** EXERCISE OBJECTIVE **
Copy the following records word for word, omitting the pictures.

** DATA LISTING **
○ ○ ○ ○

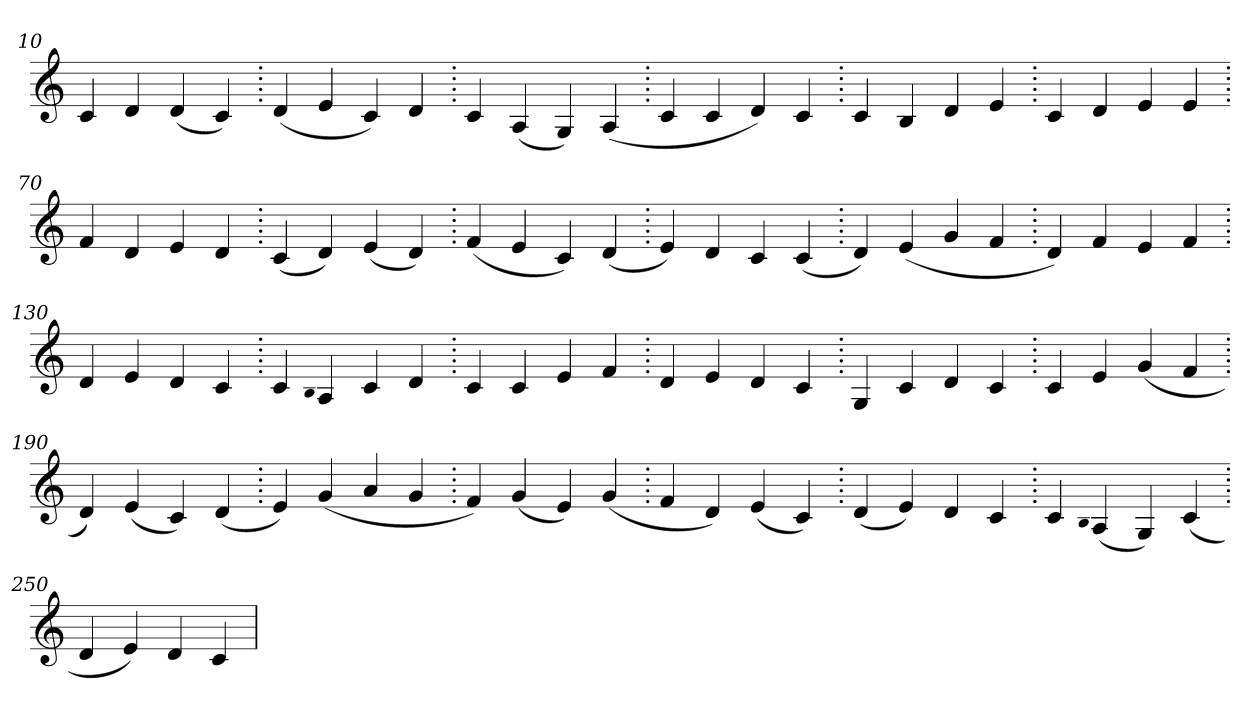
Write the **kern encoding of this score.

**kern
*part1
*staff1
*clefG2
=10.
4c
4d
(>4d
4c)
=20.
(>4d
4e
4c)
4d
=30.
4c
(>4A
4G)
(>4A
=40.
4c
4c
4d)
4c
=50.
4c
4B
4d
4e
=60.
4c
4d
4e
4e
=70.
4f
4d
4e
4d
=80.
(>4c
4d)
(>4e
4d)
=90.
(>4f
4e
4c)
(>4d
=100.
4e)
4d
4c
(>4c
=110.
4d)
(>4e
4g
4f
=120.
4d)
4f
4e
4f
=130.
4d
4e
4d
4c
=140.
4c
qqB
4A
4c
4d
=150.
4c
4c
4e
4f
=160.
4d
4e
4d
4c
=170.
4G
4c
4d
4c
=180.
4c
4e
(>4g
4f
=190.
4d)
(>4e
4c)
(>4d
=200.
4e)
(>4g
4a
4g
=210.
4f)
(>4g
4e)
(>4g
=220.
4f
4d)
(>4e
4c)
=230.
(>4d
4e)
4d
4c
=240.
4c
qqB
(>4A
4G)
(>4c
=250.
4d
4e)
4d
4c
=
*-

○ ○ ○ ○

** EXERCISE RESULT **
Write the **kern encoding of this score.

**kern
*part1
*staff1
*clefG2
=10.
4c
4d
(>4d
4c)
=20.
(>4d
4e
4c)
4d
=30.
4c
(>4A
4G)
(>4A
=40.
4c
4c
4d)
4c
=50.
4c
4B
4d
4e
=60.
4c
4d
4e
4e
=70.
4f
4d
4e
4d
=80.
(>4c
4d)
(>4e
4d)
=90.
(>4f
4e
4c)
(>4d
=100.
4e)
4d
4c
(>4c
=110.
4d)
(>4e
4g
4f
=120.
4d)
4f
4e
4f
=130.
4d
4e
4d
4c
=140.
4c
qqB
4A
4c
4d
=150.
4c
4c
4e
4f
=160.
4d
4e
4d
4c
=170.
4G
4c
4d
4c
=180.
4c
4e
(>4g
4f
=190.
4d)
(>4e
4c)
(>4d
=200.
4e)
(>4g
4a
4g
=210.
4f)
(>4g
4e)
(>4g
=220.
4f
4d)
(>4e
4c)
=230.
(>4d
4e)
4d
4c
=240.
4c
qqB
(>4A
4G)
(>4c
=250.
4d
4e)
4d
4c
=
*-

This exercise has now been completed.